◆ Saved entries:
──────────

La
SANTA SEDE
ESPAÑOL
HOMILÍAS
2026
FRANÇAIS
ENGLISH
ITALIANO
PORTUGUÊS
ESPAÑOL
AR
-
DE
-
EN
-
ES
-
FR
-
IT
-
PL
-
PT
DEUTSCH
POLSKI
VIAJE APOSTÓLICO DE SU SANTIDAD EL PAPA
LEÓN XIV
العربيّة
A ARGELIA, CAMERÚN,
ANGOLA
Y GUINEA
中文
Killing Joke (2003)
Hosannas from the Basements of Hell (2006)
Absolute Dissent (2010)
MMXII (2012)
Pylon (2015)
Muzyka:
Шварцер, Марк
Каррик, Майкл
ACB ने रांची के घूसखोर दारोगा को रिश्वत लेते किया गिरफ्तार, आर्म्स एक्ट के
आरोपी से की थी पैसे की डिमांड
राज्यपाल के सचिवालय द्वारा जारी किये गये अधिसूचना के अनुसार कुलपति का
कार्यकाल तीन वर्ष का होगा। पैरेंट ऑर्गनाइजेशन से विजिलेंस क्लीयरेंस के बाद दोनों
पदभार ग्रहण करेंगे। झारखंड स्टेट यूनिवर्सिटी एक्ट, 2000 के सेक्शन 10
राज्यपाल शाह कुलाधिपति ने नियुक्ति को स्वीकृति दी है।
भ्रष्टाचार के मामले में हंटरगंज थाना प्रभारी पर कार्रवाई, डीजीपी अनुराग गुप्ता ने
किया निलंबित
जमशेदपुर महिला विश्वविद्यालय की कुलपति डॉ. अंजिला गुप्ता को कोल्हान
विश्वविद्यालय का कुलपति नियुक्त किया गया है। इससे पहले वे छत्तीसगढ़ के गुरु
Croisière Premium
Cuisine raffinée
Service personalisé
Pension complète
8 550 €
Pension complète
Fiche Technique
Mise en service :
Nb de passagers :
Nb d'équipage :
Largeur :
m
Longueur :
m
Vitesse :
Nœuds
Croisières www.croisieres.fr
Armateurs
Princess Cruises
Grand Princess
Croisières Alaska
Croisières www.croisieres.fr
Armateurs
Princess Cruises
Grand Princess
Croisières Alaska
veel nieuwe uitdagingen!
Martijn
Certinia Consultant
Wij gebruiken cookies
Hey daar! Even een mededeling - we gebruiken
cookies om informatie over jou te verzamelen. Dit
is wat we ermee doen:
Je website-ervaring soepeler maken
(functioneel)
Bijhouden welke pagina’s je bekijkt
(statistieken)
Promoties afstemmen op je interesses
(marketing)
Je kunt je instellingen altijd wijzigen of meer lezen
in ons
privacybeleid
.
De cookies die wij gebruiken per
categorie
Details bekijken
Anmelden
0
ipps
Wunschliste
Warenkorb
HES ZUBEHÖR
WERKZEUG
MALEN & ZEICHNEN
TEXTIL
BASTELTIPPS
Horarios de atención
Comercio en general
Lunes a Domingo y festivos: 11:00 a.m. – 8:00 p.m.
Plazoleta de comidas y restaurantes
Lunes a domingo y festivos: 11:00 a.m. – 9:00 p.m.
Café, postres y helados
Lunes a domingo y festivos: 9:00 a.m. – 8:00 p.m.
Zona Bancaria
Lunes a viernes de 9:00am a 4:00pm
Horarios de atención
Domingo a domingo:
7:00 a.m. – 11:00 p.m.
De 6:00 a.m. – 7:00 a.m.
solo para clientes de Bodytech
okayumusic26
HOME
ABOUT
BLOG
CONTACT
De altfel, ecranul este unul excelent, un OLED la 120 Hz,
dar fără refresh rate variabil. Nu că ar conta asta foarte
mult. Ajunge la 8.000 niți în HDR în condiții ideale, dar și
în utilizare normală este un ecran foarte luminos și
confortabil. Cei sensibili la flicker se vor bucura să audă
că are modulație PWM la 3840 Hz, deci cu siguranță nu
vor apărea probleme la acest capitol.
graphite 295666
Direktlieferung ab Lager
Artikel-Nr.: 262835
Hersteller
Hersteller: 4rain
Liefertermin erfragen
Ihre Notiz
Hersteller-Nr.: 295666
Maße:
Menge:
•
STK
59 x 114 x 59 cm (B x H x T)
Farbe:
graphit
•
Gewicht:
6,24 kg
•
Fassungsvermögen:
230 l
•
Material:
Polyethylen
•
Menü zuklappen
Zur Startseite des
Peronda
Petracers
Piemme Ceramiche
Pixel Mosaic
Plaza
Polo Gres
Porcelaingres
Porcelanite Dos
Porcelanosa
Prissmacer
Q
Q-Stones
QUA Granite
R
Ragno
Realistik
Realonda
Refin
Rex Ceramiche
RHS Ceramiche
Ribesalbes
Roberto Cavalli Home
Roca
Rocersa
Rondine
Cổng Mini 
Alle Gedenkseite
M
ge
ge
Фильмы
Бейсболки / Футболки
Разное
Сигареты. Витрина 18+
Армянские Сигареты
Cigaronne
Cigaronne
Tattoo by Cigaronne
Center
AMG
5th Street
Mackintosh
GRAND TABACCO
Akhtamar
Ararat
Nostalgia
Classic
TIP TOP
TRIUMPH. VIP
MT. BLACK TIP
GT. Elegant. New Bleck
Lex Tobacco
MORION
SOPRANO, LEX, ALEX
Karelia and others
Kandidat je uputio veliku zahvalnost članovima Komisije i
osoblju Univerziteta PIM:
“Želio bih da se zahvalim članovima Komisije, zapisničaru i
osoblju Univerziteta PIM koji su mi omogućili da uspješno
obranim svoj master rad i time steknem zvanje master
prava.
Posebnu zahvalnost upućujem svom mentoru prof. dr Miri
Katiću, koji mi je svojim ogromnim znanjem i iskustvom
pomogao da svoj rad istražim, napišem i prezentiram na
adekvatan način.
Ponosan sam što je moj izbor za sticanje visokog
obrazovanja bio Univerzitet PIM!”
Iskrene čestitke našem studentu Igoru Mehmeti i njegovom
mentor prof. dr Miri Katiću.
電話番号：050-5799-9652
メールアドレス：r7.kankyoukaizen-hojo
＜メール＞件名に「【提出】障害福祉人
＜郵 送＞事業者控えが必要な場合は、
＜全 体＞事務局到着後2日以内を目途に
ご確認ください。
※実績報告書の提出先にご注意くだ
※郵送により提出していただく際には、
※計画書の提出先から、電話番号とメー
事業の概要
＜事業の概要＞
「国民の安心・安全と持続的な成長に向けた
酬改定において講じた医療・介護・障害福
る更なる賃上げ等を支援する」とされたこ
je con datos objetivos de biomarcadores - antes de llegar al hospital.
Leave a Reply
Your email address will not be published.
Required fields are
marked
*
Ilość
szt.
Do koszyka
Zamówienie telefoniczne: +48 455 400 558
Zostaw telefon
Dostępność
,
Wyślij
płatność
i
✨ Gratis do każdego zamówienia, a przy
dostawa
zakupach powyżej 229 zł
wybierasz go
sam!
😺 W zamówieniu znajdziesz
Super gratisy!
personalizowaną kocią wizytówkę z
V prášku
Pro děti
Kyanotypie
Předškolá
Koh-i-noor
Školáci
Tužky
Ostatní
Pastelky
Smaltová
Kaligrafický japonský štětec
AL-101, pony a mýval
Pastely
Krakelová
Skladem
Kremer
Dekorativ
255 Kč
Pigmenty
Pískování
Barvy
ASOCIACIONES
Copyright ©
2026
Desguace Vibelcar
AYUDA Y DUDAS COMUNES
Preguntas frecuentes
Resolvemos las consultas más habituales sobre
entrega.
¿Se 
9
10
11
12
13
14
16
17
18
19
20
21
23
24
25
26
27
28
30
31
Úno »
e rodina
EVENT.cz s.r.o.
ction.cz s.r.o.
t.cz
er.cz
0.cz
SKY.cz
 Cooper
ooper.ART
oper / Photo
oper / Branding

──────────

Would you return the full set of entries, unchanged in every detail?

◆ OUTPUT OF THE TASK:
La
SANTA SEDE
ESPAÑOL
HOMILÍAS
2026
FRANÇAIS
ENGLISH
ITALIANO
PORTUGUÊS
ESPAÑOL
AR
-
DE
-
EN
-
ES
-
FR
-
IT
-
PL
-
PT
DEUTSCH
POLSKI
VIAJE APOSTÓLICO DE SU SANTIDAD EL PAPA
LEÓN XIV
العربيّة
A ARGELIA, CAMERÚN,
ANGOLA
Y GUINEA
中文
Killing Joke (2003)
Hosannas from the Basements of Hell (2006)
Absolute Dissent (2010)
MMXII (2012)
Pylon (2015)
Muzyka:
Шварцер, Марк
Каррик, Майкл
ACB ने रांची के घूसखोर दारोगा को रिश्वत लेते किया गिरफ्तार, आर्म्स एक्ट के
आरोपी से की थी पैसे की डिमांड
राज्यपाल के सचिवालय द्वारा जारी किये गये अधिसूचना के अनुसार कुलपति का
कार्यकाल तीन वर्ष का होगा। पैरेंट ऑर्गनाइजेशन से विजिलेंस क्लीयरेंस के बाद दोनों
पदभार ग्रहण करेंगे। झारखंड स्टेट यूनिवर्सिटी एक्ट, 2000 के सेक्शन 10
राज्यपाल शाह कुलाधिपति ने नियुक्ति को स्वीकृति दी है।
भ्रष्टाचार के मामले में हंटरगंज थाना प्रभारी पर कार्रवाई, डीजीपी अनुराग गुप्ता ने
किया निलंबित
जमशेदपुर महिला विश्वविद्यालय की कुलपति डॉ. अंजिला गुप्ता को कोल्हान
विश्वविद्यालय का कुलपति नियुक्त किया गया है। इससे पहले वे छत्तीसगढ़ के गुरु
Croisière Premium
Cuisine raffinée
Service personalisé
Pension complète
8 550 €
Pension complète
Fiche Technique
Mise en service :
Nb de passagers :
Nb d'équipage :
Largeur :
m
Longueur :
m
Vitesse :
Nœuds
Croisières www.croisieres.fr
Armateurs
Princess Cruises
Grand Princess
Croisières Alaska
Croisières www.croisieres.fr
Armateurs
Princess Cruises
Grand Princess
Croisières Alaska
veel nieuwe uitdagingen!
Martijn
Certinia Consultant
Wij gebruiken cookies
Hey daar! Even een mededeling - we gebruiken
cookies om informatie over jou te verzamelen. Dit
is wat we ermee doen:
Je website-ervaring soepeler maken
(functioneel)
Bijhouden welke pagina’s je bekijkt
(statistieken)
Promoties afstemmen op je interesses
(marketing)
Je kunt je instellingen altijd wijzigen of meer lezen
in ons
privacybeleid
.
De cookies die wij gebruiken per
categorie
Details bekijken
Anmelden
0
ipps
Wunschliste
Warenkorb
HES ZUBEHÖR
WERKZEUG
MALEN & ZEICHNEN
TEXTIL
BASTELTIPPS
Horarios de atención
Comercio en general
Lunes a Domingo y festivos: 11:00 a.m. – 8:00 p.m.
Plazoleta de comidas y restaurantes
Lunes a domingo y festivos: 11:00 a.m. – 9:00 p.m.
Café, postres y helados
Lunes a domingo y festivos: 9:00 a.m. – 8:00 p.m.
Zona Bancaria
Lunes a viernes de 9:00am a 4:00pm
Horarios de atención
Domingo a domingo:
7:00 a.m. – 11:00 p.m.
De 6:00 a.m. – 7:00 a.m.
solo para clientes de Bodytech
okayumusic26
HOME
ABOUT
BLOG
CONTACT
De altfel, ecranul este unul excelent, un OLED la 120 Hz,
dar fără refresh rate variabil. Nu că ar conta asta foarte
mult. Ajunge la 8.000 niți în HDR în condiții ideale, dar și
în utilizare normală este un ecran foarte luminos și
confortabil. Cei sensibili la flicker se vor bucura să audă
că are modulație PWM la 3840 Hz, deci cu siguranță nu
vor apărea probleme la acest capitol.
graphite 295666
Direktlieferung ab Lager
Artikel-Nr.: 262835
Hersteller
Hersteller: 4rain
Liefertermin erfragen
Ihre Notiz
Hersteller-Nr.: 295666
Maße:
Menge:
•
STK
59 x 114 x 59 cm (B x H x T)
Farbe:
graphit
•
Gewicht:
6,24 kg
•
Fassungsvermögen:
230 l
•
Material:
Polyethylen
•
Menü zuklappen
Zur Startseite des
Peronda
Petracers
Piemme Ceramiche
Pixel Mosaic
Plaza
Polo Gres
Porcelaingres
Porcelanite Dos
Porcelanosa
Prissmacer
Q
Q-Stones
QUA Granite
R
Ragno
Realistik
Realonda
Refin
Rex Ceramiche
RHS Ceramiche
Ribesalbes
Roberto Cavalli Home
Roca
Rocersa
Rondine
Cổng Mini 
Alle Gedenkseite
M
ge
ge
Фильмы
Бейсболки / Футболки
Разное
Сигареты. Витрина 18+
Армянские Сигареты
Cigaronne
Cigaronne
Tattoo by Cigaronne
Center
AMG
5th Street
Mackintosh
GRAND TABACCO
Akhtamar
Ararat
Nostalgia
Classic
TIP TOP
TRIUMPH. VIP
MT. BLACK TIP
GT. Elegant. New Bleck
Lex Tobacco
MORION
SOPRANO, LEX, ALEX
Karelia and others
Kandidat je uputio veliku zahvalnost članovima Komisije i
osoblju Univerziteta PIM:
“Želio bih da se zahvalim članovima Komisije, zapisničaru i
osoblju Univerziteta PIM koji su mi omogućili da uspješno
obranim svoj master rad i time steknem zvanje master
prava.
Posebnu zahvalnost upućujem svom mentoru prof. dr Miri
Katiću, koji mi je svojim ogromnim znanjem i iskustvom
pomogao da svoj rad istražim, napišem i prezentiram na
adekvatan način.
Ponosan sam što je moj izbor za sticanje visokog
obrazovanja bio Univerzitet PIM!”
Iskrene čestitke našem studentu Igoru Mehmeti i njegovom
mentor prof. dr Miri Katiću.
電話番号：050-5799-9652
メールアドレス：r7.kankyoukaizen-hojo
＜メール＞件名に「【提出】障害福祉人
＜郵 送＞事業者控えが必要な場合は、
＜全 体＞事務局到着後2日以内を目途に
ご確認ください。
※実績報告書の提出先にご注意くだ
※郵送により提出していただく際には、
※計画書の提出先から、電話番号とメー
事業の概要
＜事業の概要＞
「国民の安心・安全と持続的な成長に向けた
酬改定において講じた医療・介護・障害福
る更なる賃上げ等を支援する」とされたこ
je con datos objetivos de biomarcadores - antes de llegar al hospital.
Leave a Reply
Your email address will not be published.
Required fields are
marked
*
Ilość
szt.
Do koszyka
Zamówienie telefoniczne: +48 455 400 558
Zostaw telefon
Dostępność
,
Wyślij
płatność
i
✨ Gratis do każdego zamówienia, a przy
dostawa
zakupach powyżej 229 zł
wybierasz go
sam!
😺 W zamówieniu znajdziesz
Super gratisy!
personalizowaną kocią wizytówkę z
V prášku
Pro děti
Kyanotypie
Předškolá
Koh-i-noor
Školáci
Tužky
Ostatní
Pastelky
Smaltová
Kaligrafický japonský štětec
AL-101, pony a mýval
Pastely
Krakelová
Skladem
Kremer
Dekorativ
255 Kč
Pigmenty
Pískování
Barvy
ASOCIACIONES
Copyright ©
2026
Desguace Vibelcar
AYUDA Y DUDAS COMUNES
Preguntas frecuentes
Resolvemos las consultas más habituales sobre
entrega.
¿Se 
9
10
11
12
13
14
16
17
18
19
20
21
23
24
25
26
27
28
30
31
Úno »
e rodina
EVENT.cz s.r.o.
ction.cz s.r.o.
t.cz
er.cz
0.cz
SKY.cz
 Cooper
ooper.ART
oper / Photo
oper / Branding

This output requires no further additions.